— Exercise task —
Rewrite every line of the records below as a Markdown table with two columns: Row, holding a running number, and Line, holding the line itself. Leave out any blank lines.

— The records —
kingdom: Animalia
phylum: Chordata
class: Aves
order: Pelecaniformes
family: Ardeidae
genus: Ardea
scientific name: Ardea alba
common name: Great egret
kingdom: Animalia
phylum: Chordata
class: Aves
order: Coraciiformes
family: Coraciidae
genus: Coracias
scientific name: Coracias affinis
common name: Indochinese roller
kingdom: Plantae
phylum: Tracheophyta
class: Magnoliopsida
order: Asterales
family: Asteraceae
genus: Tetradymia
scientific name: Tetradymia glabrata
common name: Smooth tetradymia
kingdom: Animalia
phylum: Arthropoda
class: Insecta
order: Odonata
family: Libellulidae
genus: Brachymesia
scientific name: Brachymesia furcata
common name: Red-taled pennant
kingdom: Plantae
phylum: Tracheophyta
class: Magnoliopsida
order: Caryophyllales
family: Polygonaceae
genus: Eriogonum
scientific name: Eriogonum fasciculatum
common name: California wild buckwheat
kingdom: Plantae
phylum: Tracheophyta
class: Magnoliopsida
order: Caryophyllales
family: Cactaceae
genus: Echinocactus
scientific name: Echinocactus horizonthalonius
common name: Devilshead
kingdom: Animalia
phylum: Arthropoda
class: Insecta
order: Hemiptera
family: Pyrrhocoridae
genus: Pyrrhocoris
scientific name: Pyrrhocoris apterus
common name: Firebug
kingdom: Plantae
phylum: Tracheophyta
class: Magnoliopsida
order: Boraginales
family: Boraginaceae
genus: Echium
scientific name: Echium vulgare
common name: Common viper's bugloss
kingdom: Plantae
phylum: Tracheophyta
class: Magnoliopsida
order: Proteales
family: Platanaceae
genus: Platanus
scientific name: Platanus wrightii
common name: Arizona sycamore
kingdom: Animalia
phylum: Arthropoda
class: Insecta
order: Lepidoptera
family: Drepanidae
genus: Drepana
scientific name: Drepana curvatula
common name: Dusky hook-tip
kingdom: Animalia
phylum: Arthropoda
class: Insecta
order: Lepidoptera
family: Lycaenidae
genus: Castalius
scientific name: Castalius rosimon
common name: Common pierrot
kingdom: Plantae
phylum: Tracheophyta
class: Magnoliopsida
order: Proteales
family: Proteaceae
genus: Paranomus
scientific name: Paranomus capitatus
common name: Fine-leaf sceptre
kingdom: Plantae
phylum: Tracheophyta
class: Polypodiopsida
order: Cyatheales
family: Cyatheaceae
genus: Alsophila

— Exercise answer —
| Row | Line |
|---|---|
| 1 | kingdom: Animalia |
| 2 | phylum: Chordata |
| 3 | class: Aves |
| 4 | order: Pelecaniformes |
| 5 | family: Ardeidae |
| 6 | genus: Ardea |
| 7 | scientific name: Ardea alba |
| 8 | common name: Great egret |
| 9 | kingdom: Animalia |
| 10 | phylum: Chordata |
| 11 | class: Aves |
| 12 | order: Coraciiformes |
| 13 | family: Coraciidae |
| 14 | genus: Coracias |
| 15 | scientific name: Coracias affinis |
| 16 | common name: Indochinese roller |
| 17 | kingdom: Plantae |
| 18 | phylum: Tracheophyta |
| 19 | class: Magnoliopsida |
| 20 | order: Asterales |
| 21 | family: Asteraceae |
| 22 | genus: Tetradymia |
| 23 | scientific name: Tetradymia glabrata |
| 24 | common name: Smooth tetradymia |
| 25 | kingdom: Animalia |
| 26 | phylum: Arthropoda |
| 27 | class: Insecta |
| 28 | order: Odonata |
| 29 | family: Libellulidae |
| 30 | genus: Brachymesia |
| 31 | scientific name: Brachymesia furcata |
| 32 | common name: Red-taled pennant |
| 33 | kingdom: Plantae |
| 34 | phylum: Tracheophyta |
| 35 | class: Magnoliopsida |
| 36 | order: Caryophyllales |
| 37 | family: Polygonaceae |
| 38 | genus: Eriogonum |
| 39 | scientific name: Eriogonum fasciculatum |
| 40 | common name: California wild buckwheat |
| 41 | kingdom: Plantae |
| 42 | phylum: Tracheophyta |
| 43 | class: Magnoliopsida |
| 44 | order: Caryophyllales |
| 45 | family: Cactaceae |
| 46 | genus: Echinocactus |
| 47 | scientific name: Echinocactus horizonthalonius |
| 48 | common name: Devilshead |
| 49 | kingdom: Animalia |
| 50 | phylum: Arthropoda |
| 51 | class: Insecta |
| 52 | order: Hemiptera |
| 53 | family: Pyrrhocoridae |
| 54 | genus: Pyrrhocoris |
| 55 | scientific name: Pyrrhocoris apterus |
| 56 | common name: Firebug |
| 57 | kingdom: Plantae |
| 58 | phylum: Tracheophyta |
| 59 | class: Magnoliopsida |
| 60 | order: Boraginales |
| 61 | family: Boraginaceae |
| 62 | genus: Echium |
| 63 | scientific name: Echium vulgare |
| 64 | common name: Common viper's bugloss |
| 65 | kingdom: Plantae |
| 66 | phylum: Tracheophyta |
| 67 | class: Magnoliopsida |
| 68 | order: Proteales |
| 69 | family: Platanaceae |
| 70 | genus: Platanus |
| 71 | scientific name: Platanus wrightii |
| 72 | common name: Arizona sycamore |
| 73 | kingdom: Animalia |
| 74 | phylum: Arthropoda |
| 75 | class: Insecta |
| 76 | order: Lepidoptera |
| 77 | family: Drepanidae |
| 78 | genus: Drepana |
| 79 | scientific name: Drepana curvatula |
| 80 | common name: Dusky hook-tip |
| 81 | kingdom: Animalia |
| 82 | phylum: Arthropoda |
| 83 | class: Insecta |
| 84 | order: Lepidoptera |
| 85 | family: Lycaenidae |
| 86 | genus: Castalius |
| 87 | scientific name: Castalius rosimon |
| 88 | common name: Common pierrot |
| 89 | kingdom: Plantae |
| 90 | phylum: Tracheophyta |
| 91 | class: Magnoliopsida |
| 92 | order: Proteales |
| 93 | family: Proteaceae |
| 94 | genus: Paranomus |
| 95 | scientific name: Paranomus capitatus |
| 96 | common name: Fine-leaf sceptre |
| 97 | kingdom: Plantae |
| 98 | phylum: Tracheophyta |
| 99 | class: Polypodiopsida |
| 100 | order: Cyatheales |
| 101 | family: Cyatheaceae |
| 102 | genus: Alsophila |